> [TASK GOAL]:
Update the lines running from the line containing "The Leve EXP" through the end of the items, inclusive, so that "series" becomes "curve". Return only those lines and leave everything else unchanged.

> [DATASET CONTENT]:

- - - - -

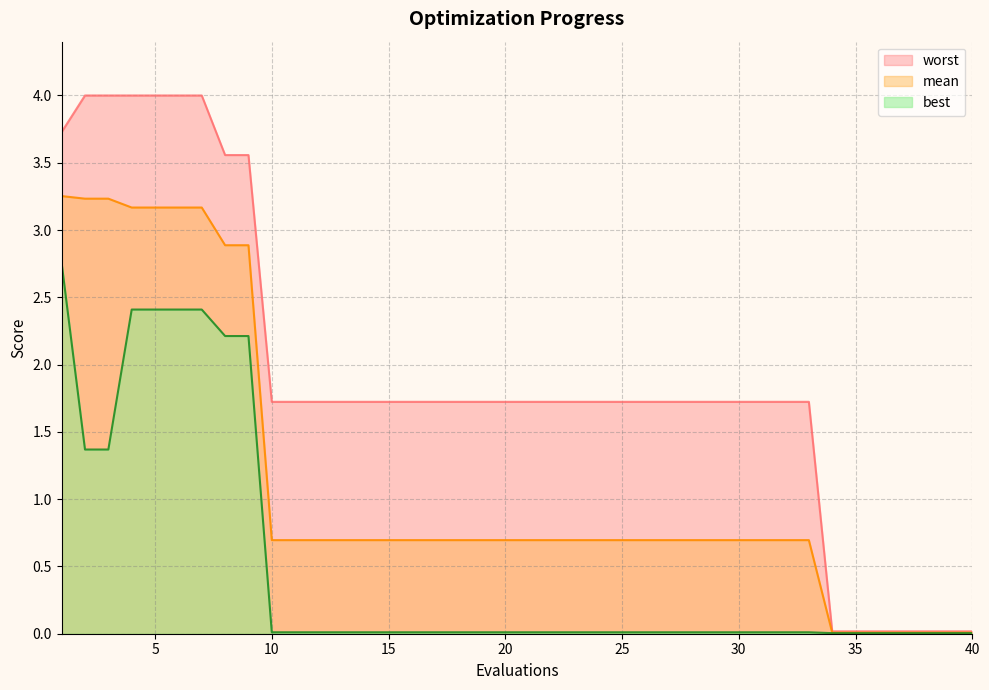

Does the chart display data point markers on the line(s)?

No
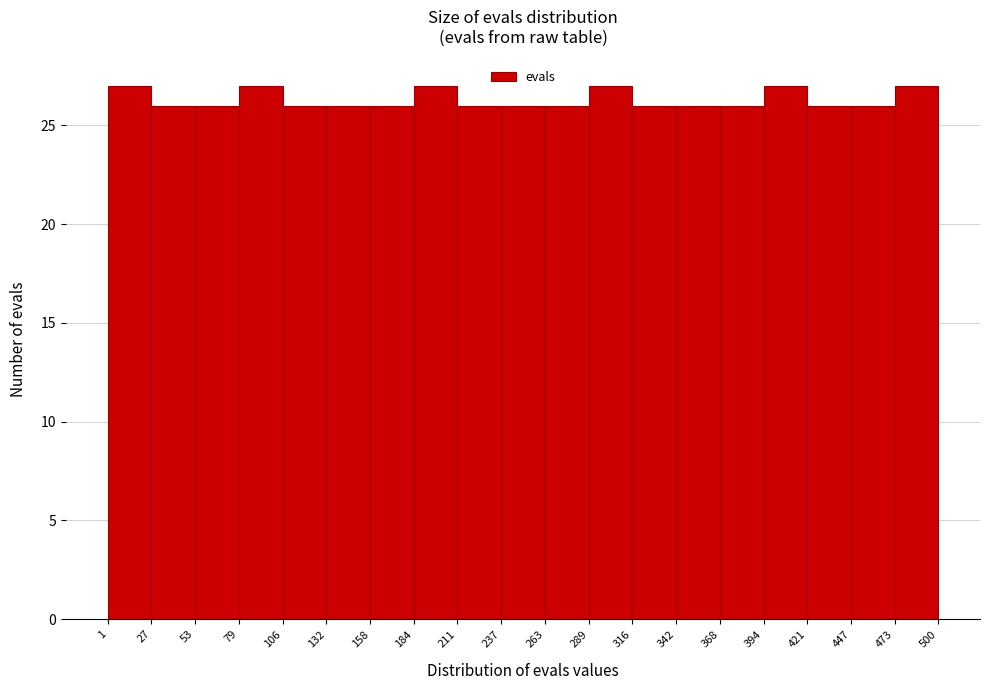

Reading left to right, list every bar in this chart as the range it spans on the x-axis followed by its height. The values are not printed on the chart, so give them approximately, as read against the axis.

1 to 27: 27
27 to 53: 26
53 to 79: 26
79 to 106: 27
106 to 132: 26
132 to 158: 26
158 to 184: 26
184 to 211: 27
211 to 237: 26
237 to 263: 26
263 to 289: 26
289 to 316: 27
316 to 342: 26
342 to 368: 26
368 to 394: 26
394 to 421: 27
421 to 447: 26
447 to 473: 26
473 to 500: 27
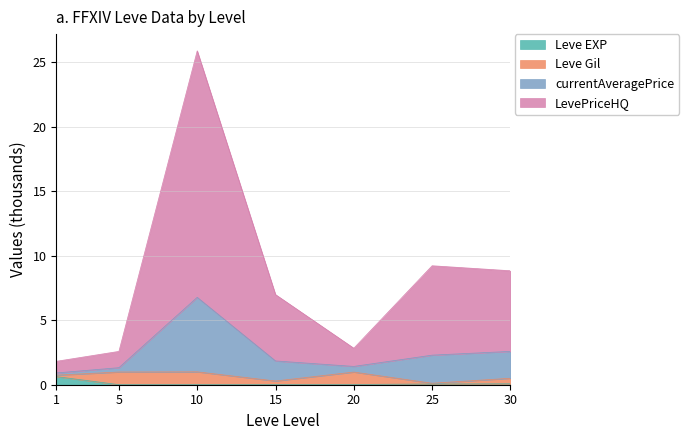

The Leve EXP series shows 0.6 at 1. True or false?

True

- - - - -

> [EXPECTED OUTPUT]:
The Leve EXP curve shows 0.6 at 1. True or false?

True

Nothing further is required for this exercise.